Adapt or die. We have seen this consequence play out for centuries. Now it's time for marketing to pay attention.

I'm a marketing guy. I left my position as CMO a few years ago after practising a couple of decades of traditional marketing. My career take-away: old school marketing has outlived its usefulness. It no longer works.

If marketing is to regain relevance, a complete transformation of the way marketing is practised is required.

Not just incremental change, but a complete approach. Blowing up the old model; building a new discipline.

This is why it's such a big deal:

1. The drivers of customer demand have changed. What motivates a person to buy today has changed dramatically. New buying behavior requires different marketing methods.

2. People have almost unlimited choice today from a variety of suppliers that grows daily. Fierce competition steps up the challenge to attract and keep customers.

3. "Me" personal markets are replacing "many" mass markets. People want their personal desires taken care of; they are turned off by the assumption that they are like the crowd in any way. Crowd-based messaging is returning less as a marketing investment.

4. Customers wield the power now; organizations no longer can dictate to the market what they get.

5. Customers are able to switch suppliers with ease. Barriers that once existed are disappearing as switching costs approach zero. Fickle customers use this opportunity to hop from one organization to another much more frequently than in the past.

6. Marketing is no longer an island in an organization. It is only one element an organization has to deliver as part of its value proposition. Marketing's identity is rapidly blending with sales and customer service to respond to the holistic needs of a customer.

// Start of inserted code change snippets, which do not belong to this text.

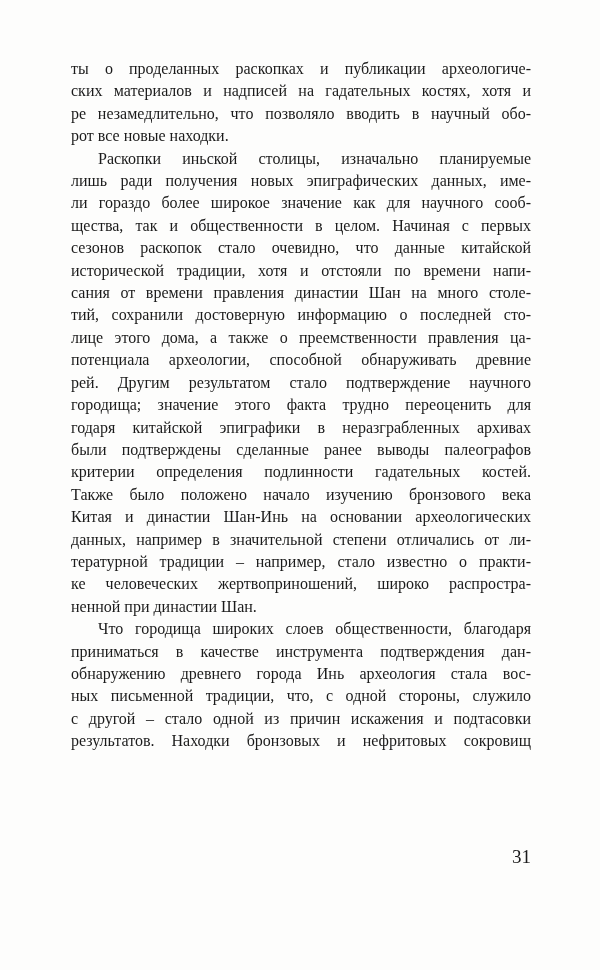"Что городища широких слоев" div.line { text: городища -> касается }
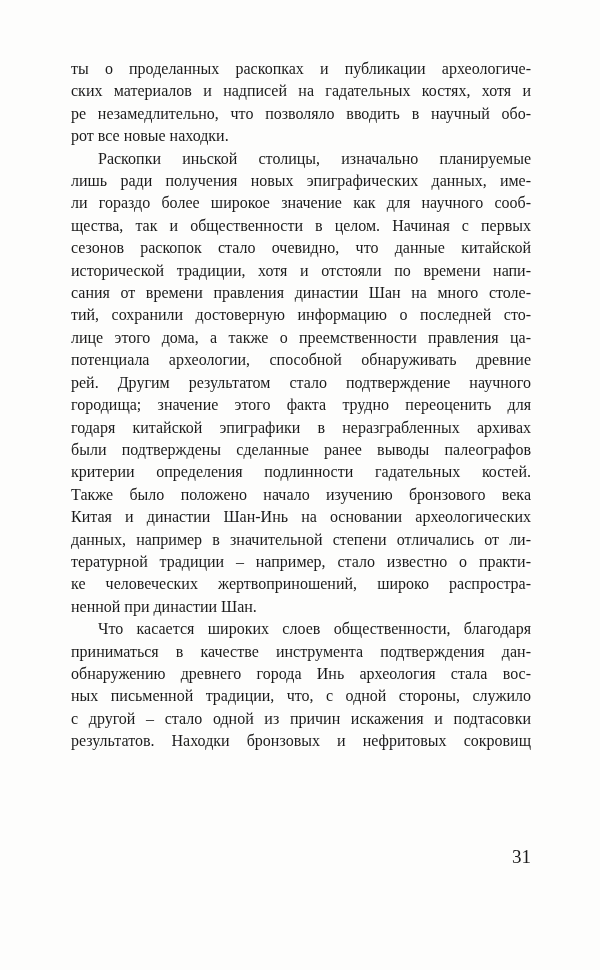"31" .page-number { font-size: 19px -> 12px }
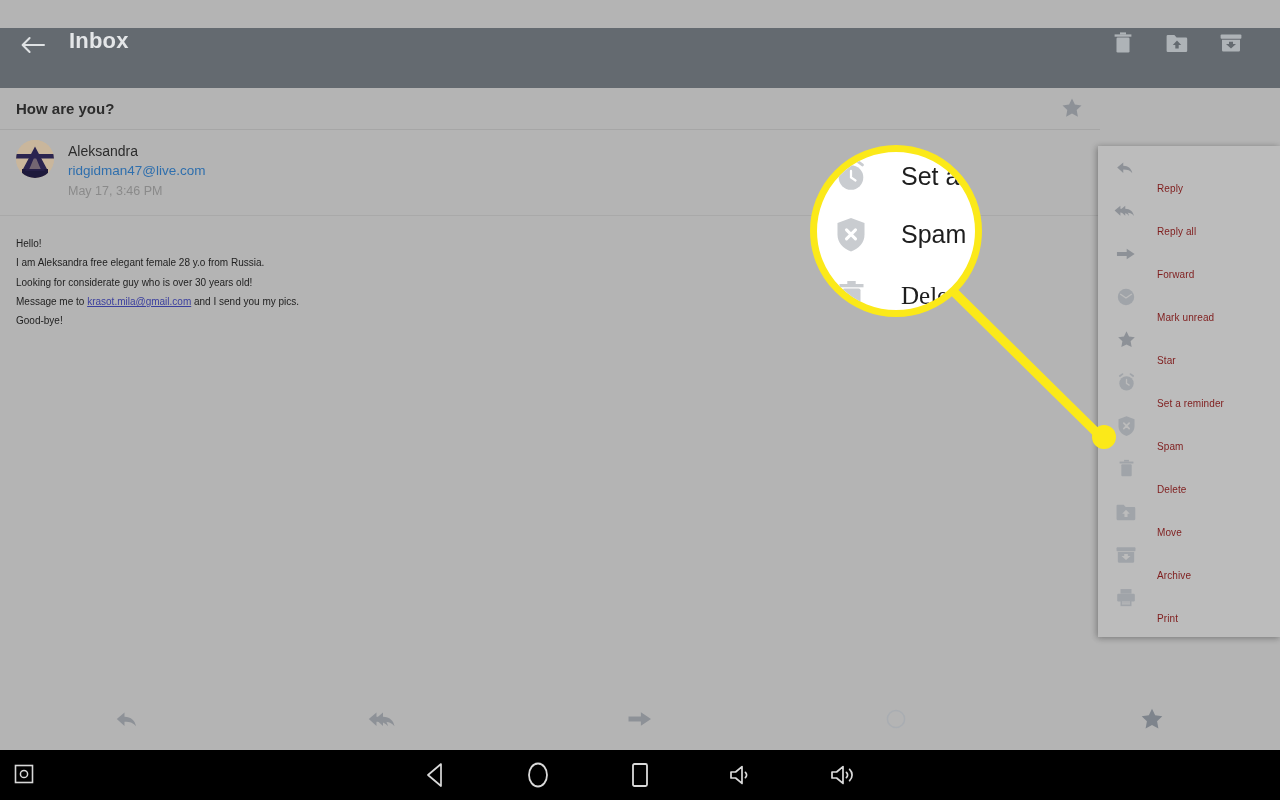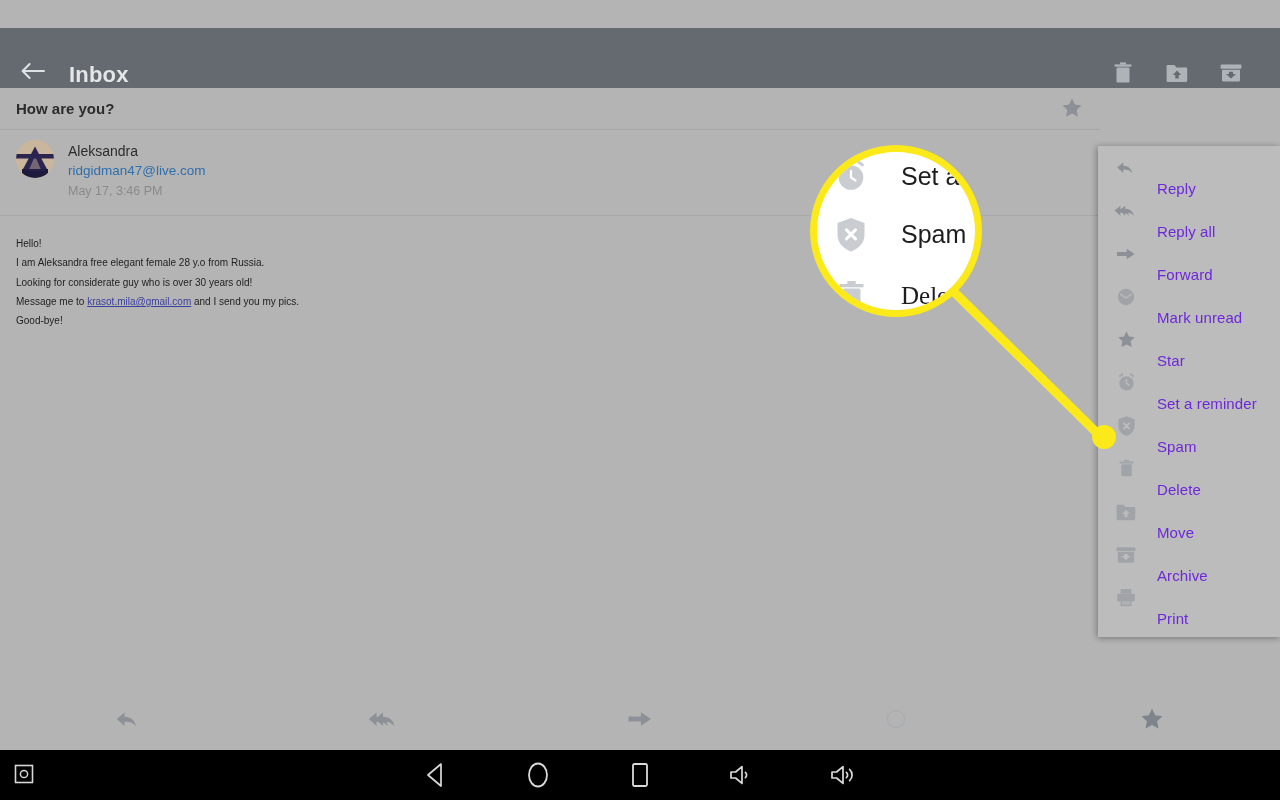"Inbox" .toolbar { align-items: flex-end -> flex-start }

7. The nature of customer engagement has morphed from transactions-based to more of an idealistic alignment. People are more and more doing business with organizations that demonstrate the same values (social responsibilities, environmental-friendliness, philanthropic intent and so on) that they believe in.

8. Experiences are trumping products and services. Material goods don't create long-term happiness; experiences do. Flogging products is moving to the back seat behind creating memories.

9. Communications clutter is making it very difficult for customers to decide whom to do business with. Every supplier looks the same and gives no compelling reason why they should be selected over their competition. Most messages talk about price; any value reference is aspirational and vague. The need for marketers to create a competitive claim that declares how they are unique among their competitors is urgent.

10. Customer loyalty has to be earned at every touch point be it personal contact, an organization's web site, communications media and social media. All customer interfaces must work together seamlessly and synergistically and must carry the same message and engage the customer in the same way.

11. Pushing advertising messages to the masses is no longer an effective investment. Targeted communication to individuals is demanded by people who do not want to be identified with the herd.

12. Acquiring new high value customers is now a function of fans talking an organization up to their friends and associates. Special promotions using give-aways and temporary price reductions do little to create long-term customer loyalty.

New marketing muscle is required to address these new realities; are you re-inventing your marketing machine?